Passage shown

# Honda HS720AS Discontinued ?



## Center Mass (Mar 11, 2015)

I saw on an online vendors site that the above model has been discontinued given that it is only out for a short time I find that hard to believe. Anyone know if this is true ?

With this last 28" storm I am still wishing I had an HS621. The never ending quest for more power ...


----------



## yarcraftman (Jan 30, 2014)

It looks like the AS model is still available on Honda's Power Equipment website.

If you are looking for a new 621 and can drive to Canada there may be a few left. The 621 is discontinued in Canada as well but a few dealers still had them in November. If memory serves me correctly they were near Kingston Ontario which was a hike for me. They ran about $1,700 as well.


----------



## HSSdude (Sep 21, 2015)

They have not been discontinued. Visit your local Honda dealer and they can get you one.


----------



## Center Mass (Mar 11, 2015)

Wow, thats really good info. Was there any Customs Fees/Taxes due at the U.S. border ?
$1,700 seems like a lot for a single stage machine.

I would love to know if Honda will be coming out with a new model to replace the HS621 and or HS720 if that one is discontinued ? Any hear about any specs on a possible replacement ?


----------



## Riverpilot (Jan 5, 2014)

I know my local Home Depot, as well as some on-line dealers still have the 720AS in stock. :shrugs;


----------

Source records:

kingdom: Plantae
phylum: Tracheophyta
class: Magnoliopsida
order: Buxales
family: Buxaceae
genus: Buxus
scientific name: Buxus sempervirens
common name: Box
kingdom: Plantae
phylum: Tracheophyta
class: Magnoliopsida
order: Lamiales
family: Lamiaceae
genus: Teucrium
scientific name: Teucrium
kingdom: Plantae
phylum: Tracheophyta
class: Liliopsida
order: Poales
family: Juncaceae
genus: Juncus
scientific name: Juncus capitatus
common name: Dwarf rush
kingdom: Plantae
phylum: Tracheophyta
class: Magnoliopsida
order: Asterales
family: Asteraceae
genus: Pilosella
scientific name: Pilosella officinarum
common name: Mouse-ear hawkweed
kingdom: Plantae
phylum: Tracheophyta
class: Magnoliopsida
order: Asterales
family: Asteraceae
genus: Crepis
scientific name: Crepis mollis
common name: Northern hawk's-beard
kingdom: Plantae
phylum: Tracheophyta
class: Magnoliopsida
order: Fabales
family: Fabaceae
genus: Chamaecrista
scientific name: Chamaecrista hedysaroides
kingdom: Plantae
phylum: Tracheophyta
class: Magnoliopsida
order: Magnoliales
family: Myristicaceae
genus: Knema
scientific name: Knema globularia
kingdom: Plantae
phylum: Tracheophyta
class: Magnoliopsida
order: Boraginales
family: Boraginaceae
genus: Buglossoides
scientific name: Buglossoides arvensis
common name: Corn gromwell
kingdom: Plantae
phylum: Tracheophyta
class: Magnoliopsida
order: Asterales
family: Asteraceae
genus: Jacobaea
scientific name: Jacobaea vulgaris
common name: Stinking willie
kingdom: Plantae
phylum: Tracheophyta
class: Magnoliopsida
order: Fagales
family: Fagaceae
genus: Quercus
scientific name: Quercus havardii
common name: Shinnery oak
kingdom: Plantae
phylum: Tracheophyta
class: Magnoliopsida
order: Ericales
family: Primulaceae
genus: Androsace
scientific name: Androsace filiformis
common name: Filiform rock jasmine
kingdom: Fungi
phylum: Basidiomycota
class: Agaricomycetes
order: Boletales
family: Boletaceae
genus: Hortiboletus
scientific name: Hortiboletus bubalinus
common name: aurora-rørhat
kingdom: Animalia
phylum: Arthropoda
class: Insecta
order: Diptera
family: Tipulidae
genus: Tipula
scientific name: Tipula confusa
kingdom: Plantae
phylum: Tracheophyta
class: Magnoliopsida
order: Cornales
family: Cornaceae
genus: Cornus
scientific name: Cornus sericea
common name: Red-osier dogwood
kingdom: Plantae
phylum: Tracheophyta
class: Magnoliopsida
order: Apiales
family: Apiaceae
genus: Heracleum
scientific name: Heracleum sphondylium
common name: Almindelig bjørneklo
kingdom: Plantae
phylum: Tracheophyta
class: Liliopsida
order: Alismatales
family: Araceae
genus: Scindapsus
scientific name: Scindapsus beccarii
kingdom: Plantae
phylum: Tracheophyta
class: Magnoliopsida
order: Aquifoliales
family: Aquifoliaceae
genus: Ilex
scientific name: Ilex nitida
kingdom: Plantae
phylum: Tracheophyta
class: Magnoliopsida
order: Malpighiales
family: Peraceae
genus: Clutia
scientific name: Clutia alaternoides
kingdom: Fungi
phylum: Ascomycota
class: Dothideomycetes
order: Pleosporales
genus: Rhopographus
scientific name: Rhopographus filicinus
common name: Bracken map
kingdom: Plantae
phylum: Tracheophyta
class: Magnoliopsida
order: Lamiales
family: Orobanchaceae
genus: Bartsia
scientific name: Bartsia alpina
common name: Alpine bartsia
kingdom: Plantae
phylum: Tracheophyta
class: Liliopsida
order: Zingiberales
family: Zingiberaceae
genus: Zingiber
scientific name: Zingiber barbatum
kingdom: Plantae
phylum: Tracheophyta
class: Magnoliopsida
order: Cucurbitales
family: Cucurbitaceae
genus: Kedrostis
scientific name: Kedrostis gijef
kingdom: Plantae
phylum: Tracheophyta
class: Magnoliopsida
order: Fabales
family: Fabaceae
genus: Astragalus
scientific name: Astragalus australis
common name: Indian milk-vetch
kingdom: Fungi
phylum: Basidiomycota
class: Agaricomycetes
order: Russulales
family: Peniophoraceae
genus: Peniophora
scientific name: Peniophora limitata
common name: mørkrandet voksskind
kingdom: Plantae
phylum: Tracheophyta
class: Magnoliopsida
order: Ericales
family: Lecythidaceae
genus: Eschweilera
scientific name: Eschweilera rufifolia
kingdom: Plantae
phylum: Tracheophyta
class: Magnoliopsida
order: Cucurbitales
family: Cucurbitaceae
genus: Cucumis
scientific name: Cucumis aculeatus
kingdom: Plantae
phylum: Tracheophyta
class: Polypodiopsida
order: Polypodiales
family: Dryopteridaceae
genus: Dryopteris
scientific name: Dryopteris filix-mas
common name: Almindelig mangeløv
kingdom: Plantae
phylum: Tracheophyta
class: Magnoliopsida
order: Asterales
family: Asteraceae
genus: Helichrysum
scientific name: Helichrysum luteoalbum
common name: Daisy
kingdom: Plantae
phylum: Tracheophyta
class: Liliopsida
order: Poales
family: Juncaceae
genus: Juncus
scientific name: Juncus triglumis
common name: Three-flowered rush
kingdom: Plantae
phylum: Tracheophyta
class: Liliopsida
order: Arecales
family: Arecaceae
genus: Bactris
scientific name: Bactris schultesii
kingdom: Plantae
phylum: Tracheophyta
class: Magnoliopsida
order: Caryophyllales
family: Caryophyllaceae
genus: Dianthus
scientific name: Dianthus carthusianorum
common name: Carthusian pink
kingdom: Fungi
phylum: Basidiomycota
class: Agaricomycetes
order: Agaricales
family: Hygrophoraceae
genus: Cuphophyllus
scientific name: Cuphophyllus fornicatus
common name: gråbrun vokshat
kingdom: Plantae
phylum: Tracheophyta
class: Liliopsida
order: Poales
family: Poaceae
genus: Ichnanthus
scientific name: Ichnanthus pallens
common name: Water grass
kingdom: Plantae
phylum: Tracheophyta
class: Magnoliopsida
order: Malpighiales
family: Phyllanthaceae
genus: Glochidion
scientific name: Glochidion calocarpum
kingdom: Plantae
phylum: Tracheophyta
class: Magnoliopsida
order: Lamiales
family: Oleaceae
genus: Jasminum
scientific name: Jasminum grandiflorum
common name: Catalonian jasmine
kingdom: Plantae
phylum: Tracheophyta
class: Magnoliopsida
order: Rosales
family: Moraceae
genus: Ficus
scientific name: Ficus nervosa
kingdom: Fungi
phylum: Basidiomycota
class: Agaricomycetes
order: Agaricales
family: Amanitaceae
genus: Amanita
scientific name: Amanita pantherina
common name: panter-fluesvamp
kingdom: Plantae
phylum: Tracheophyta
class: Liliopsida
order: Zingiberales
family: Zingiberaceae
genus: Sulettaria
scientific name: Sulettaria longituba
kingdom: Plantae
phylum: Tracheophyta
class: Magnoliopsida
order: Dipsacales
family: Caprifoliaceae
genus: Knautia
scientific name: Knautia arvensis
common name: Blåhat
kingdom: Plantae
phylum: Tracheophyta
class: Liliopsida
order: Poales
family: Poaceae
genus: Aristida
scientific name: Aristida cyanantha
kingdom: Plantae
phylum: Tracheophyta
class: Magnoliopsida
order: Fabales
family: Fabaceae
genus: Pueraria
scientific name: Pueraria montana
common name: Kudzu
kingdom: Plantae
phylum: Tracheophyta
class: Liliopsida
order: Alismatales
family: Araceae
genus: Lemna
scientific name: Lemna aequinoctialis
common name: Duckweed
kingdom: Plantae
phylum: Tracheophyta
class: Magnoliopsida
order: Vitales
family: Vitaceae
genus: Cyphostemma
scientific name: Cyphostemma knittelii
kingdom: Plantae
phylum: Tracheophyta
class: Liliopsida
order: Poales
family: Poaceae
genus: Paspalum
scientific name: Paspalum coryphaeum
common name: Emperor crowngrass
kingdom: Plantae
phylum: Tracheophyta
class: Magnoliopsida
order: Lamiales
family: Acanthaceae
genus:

Requirement 1
In the forum thread about the Honda HS720AS, why does Center Mass doubt the claim that the model has been discontinued?
Requirement 2
Output the part of the Honda HS720AS thread starting at "With this last" and ending at "Power Equipment website.".

Exercise answer 1
Center Mass doubts the claim because the HS720AS had only been out for a short time.

Exercise answer 2
With this last 28" storm I am still wishing I had an HS621. The never ending quest for more power ...


----------



## yarcraftman (Jan 30, 2014)

It looks like the AS model is still available on Honda's Power Equipment website.